The company has followed a “vertical integration strategy” to maximize efficiency that has involved:

Using fit-for-purpose rigs;

Gathering its gas production (plus third-party production); and

Establishing its own water resources team that sources

water for fracture stimulation operations.

With water management a primary concern in shale development, Southwestern has constructed 167 ponds that are the property of the landowners and collectively hold 67 MMbbl of water. It also has entered contracts for the use of 250 ponds previously constructed by private landowners that can hold 38 MMbbl. Additionally, the team manages 350 permits for creek and stream withdrawals, allowing for an annual usage of 40 MMbbl.

As part of its vertical integration, Southwestern has formed an internal sand company complete with a company-owned sand mine, which opened in November 2009, that produces the majority of its proppant.

In September 2009, Southwestern also established a Logistics Operations Center (LOC) to manage the movement of approximately 5,000 tractor trailer loads of water, drilling fluids, and proppant per week in the field, 24 hour a day, seven days per week. The LOC also helps to reduce road traffic, which can result in safer roads and more efficient transportation, Bergeron said.
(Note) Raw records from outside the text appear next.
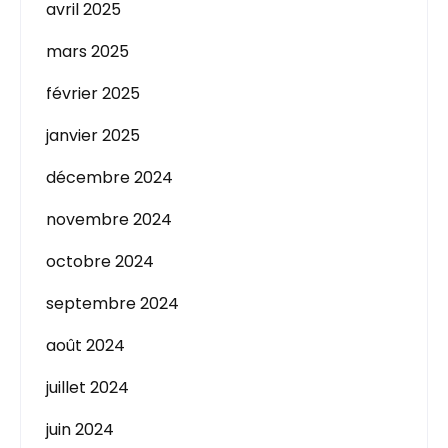
avril 2025
mars 2025
février 2025
janvier 2025
décembre 2024
novembre 2024
octobre 2024
septembre 2024
août 2024
juillet 2024
juin 2024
Similarly, the company opened a technical center in October 2010 that collects samples and performs lab analysis on water, drilling fluids, sand, and other earth materials, in addition to natural gas. By performing many of its own services in the play, Bergeron said the company estimates it is saving approximately $230,000 per well.

Efficiency gains

“While the company has been a leading example of how the gains in knowledge and technology in the Fayetteville have bolstered its production and reserves, the amount of work that is still yet to be done, and resulting gains in efficiency, are often overlooked,” Bergeron said.

He noted that unlike many areas where costs are increasing, Southwestern’s cost to drill and complete wells in the Fayetteville have been flat to declining over the past three years. Another example Bergeron cited is the time to drill Southwestern’s Fayetteville wells, where the time from reentry-to-reentry has dropped from an average of 11 days in 2010 to an average of 8 days in 2011.
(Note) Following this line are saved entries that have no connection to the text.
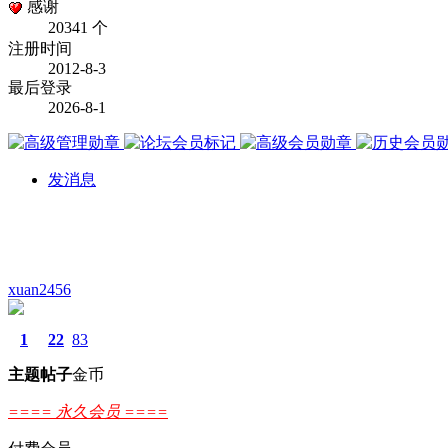
感谢
20341 个
注册时间
2012-8-3
最后登录
2026-8-1
发消息
xuan2456
1
22
83
主题
帖子
金币
==== 永久会员 ====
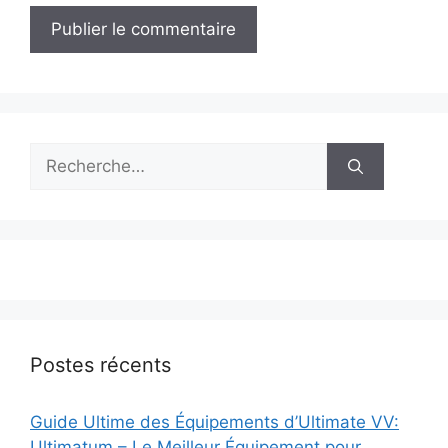
Rechercher :
Postes récents
Guide Ultime des Équipements d’Ultimate VV:
Ultimatum – Le Meilleur Équipement pour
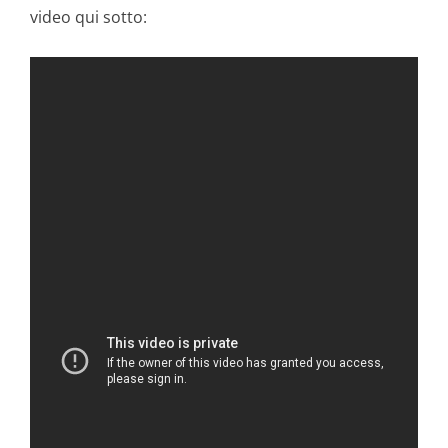
video qui sotto:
Citing more than 10,000 gross wells yet to be drilled by the company, Bergeron said there is much more to be learned and talked about regarding what it takes to effectively develop the Fayetteville shale.

“Despite these milestones, the company is not satisfied,” he said, noting that Southwestern will continue to strive to find ways to learn more about how to make this very tight rock more productive for less cost.

Firmly rooted in the Arkansas Fayetteville for many decades, “Southwestern is committed to timely drilling its large inventory of wells while remaining the lowest-cost producer in the play,” Bergeron said.